Öncelikle diğer Moğol seyyahlarından farkı en erken devirde yazılmış olmasıdır. Marco Polo gibi seyahatnamesini yıllar sonra kaleme almamıştır. Gördüğü ve yaşadığı zamanda kaleme almış. Diğer bir farkı ise devlet raporu olarak kaleme almış olması. Yani mümkün oldukça efsanelere, söylencelere yer vermemeye çalışsa da yine de bazı kısımlarında tarihi gerçekliğe dayanmayan bilgiler mevcut.
Seyahatname okumayan arkadaşlara şunu belirtmek isterim. Seyahatnameler yazarın etnik kökeni, dini ve mensubu olduğu gruba yönelik düşünceler ürettiğinden dolayı %100 tarihi gerçekleri barındırmaz. O dönemi anlamada bize yardımcı olan yan kaynaklardır.

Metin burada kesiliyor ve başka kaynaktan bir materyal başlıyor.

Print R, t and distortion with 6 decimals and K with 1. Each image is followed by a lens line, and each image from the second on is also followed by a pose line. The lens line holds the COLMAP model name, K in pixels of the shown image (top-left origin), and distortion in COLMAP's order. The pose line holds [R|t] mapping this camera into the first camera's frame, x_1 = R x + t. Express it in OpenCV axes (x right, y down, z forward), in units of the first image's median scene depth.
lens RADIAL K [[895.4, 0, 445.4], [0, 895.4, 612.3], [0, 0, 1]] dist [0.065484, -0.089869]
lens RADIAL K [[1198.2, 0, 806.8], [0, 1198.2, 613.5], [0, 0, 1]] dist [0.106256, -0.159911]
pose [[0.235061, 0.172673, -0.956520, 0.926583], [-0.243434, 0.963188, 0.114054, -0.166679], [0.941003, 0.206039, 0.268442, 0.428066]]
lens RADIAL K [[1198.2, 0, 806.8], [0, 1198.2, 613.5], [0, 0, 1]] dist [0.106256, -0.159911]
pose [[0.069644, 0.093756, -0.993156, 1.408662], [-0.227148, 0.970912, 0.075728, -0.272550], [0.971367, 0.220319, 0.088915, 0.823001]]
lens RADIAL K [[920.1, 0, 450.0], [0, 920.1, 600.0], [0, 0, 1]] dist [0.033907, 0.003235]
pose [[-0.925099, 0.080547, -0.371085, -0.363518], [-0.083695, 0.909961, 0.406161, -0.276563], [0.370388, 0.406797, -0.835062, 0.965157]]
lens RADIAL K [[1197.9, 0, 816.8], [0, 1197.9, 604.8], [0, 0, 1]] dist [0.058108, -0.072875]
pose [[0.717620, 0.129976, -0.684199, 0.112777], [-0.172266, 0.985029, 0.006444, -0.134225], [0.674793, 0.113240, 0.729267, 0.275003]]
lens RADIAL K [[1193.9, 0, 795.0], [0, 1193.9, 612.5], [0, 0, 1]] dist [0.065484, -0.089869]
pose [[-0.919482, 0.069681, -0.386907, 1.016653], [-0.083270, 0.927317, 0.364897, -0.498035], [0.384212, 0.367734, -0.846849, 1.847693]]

Carpini Karadeniz'den Moğolistan'a kadar uzanan coğrafyanın bir çoğunu gezmiş. Her gittiği bölgede Nesturi Hristiyanlarıyla hasbihal olmuş. Bir Hristiyanın gözünden bazen nefretle, bazende övgü ile kaleme aldığı bilgiler mevcut. Türk ve Moğol kültürüne tam hakim olmadığı için bazı konularda yanlış yorumlar geliştirmiş. Fakat Moğol tarihçileri ve seyyahlarının geneline baktığımızda en objektif yaklaşmaya çalışan seyyahlardan denilebilir. Bazen başına gelenleri anlamakta güçlük çekmiş, öfkelenmiş.
Bu eseri okumadan önce Moğol Tarihi ile ilgili tarihi kitaplar okunmalıdır. Daha sonra o dönemi gözünüzde canlandırmak isterseniz seyahatnamelere başvurmalısınız. Bu minvalde incelendiğinde diğer seyahatnamelere nazaran ilk okunması gerekenlerdendir. Eğer tarihi bilgi altyapınız yoksa bazı yanlışlıkları, doğru olarak kabul edebilirsiniz.
Bir kaç saat içerisinde bitirebileceğiniz şekilde hazırlanmış bir eserdir.